J'étais petit garçon.
Ma jambe me faisait souffrir, alors je me suis assis au milieu de la route et j'ai levé la tête.
Une jeune femme se trouvait au bord d'une fenêtre, entre le deuxième et le troisième étage de la seconde tour. Préférant échapper à l'effondrement, elle a sauté sous mes yeux.
J'étais petit garçon, priant pour qu'elle s'envole. Mais j'ai fermé les yeux une seconde avant la fin de sa chute.
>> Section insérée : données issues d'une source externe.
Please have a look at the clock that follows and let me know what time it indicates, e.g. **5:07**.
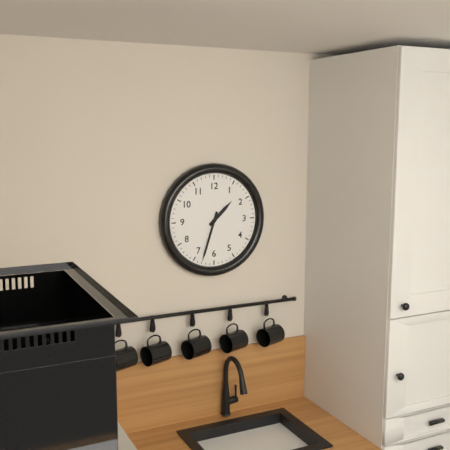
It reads **1:33**
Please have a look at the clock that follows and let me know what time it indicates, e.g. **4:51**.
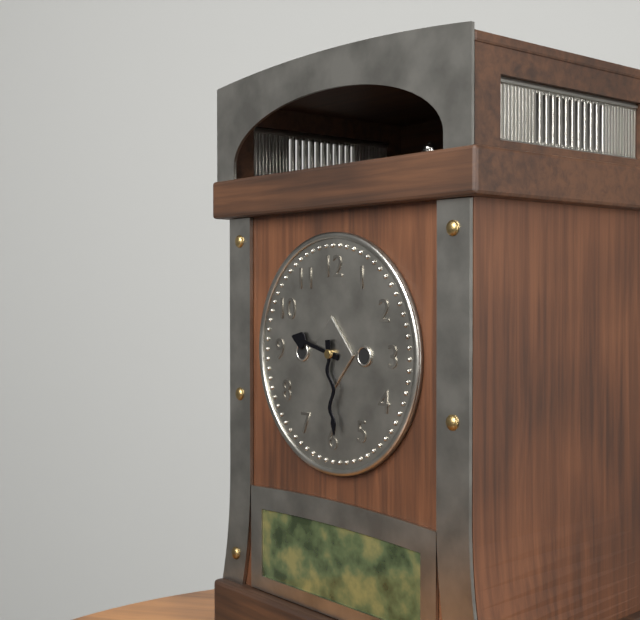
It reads **9:29**
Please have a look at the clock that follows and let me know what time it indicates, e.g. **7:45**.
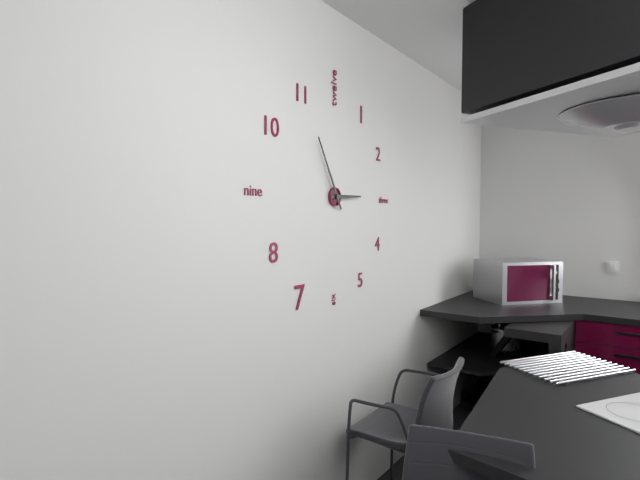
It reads **2:55**
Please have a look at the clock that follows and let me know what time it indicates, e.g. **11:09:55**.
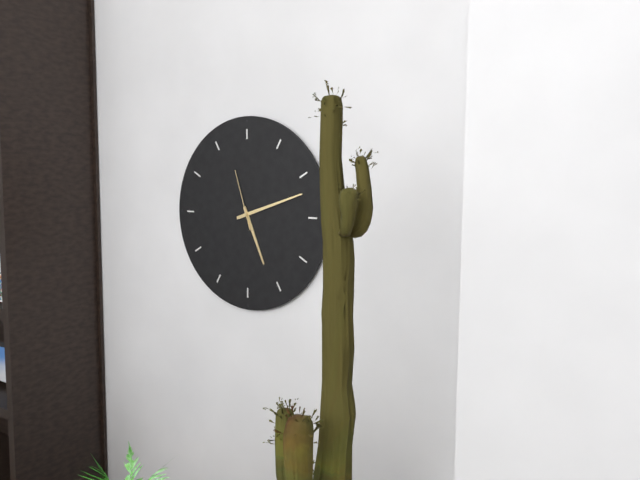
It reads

J'étais un enfant, avec des mots simples et sans la moindre famille.
Elle était bonne la tarte aux pommes de Maman.
Après, un pompier s'est avancé vers moi. Je n'ai pas su lui dire mon nom. Tout ce que je voulais, c'était savoir comment le monde avait pu s'écrouler.
Je me souviens de ce qu'il a dit, même si à l'époque, je n'ai rien compris.
Il m'a dit : « un groupe de terroristes a détourné trois avions de ligne vers les tours et le Pentagone. Le quatrième n'a pas atteint la Maison Blanche. Il y a eu beaucoup de morts. »
Mon visage sans âme témoignait du choc que je venais de vivre. Aujourd'hui, je me demande toujours jusqu'où la discorde et la culture du conflit pourront gangréner l'humanité.
Voilà Docteur, vous savez tout. „
Le psychologue griffonne sur son carnet avant de marmonner quelques mots en souriant doucement...
•
Merci à tous de préserver notre mémoire commune.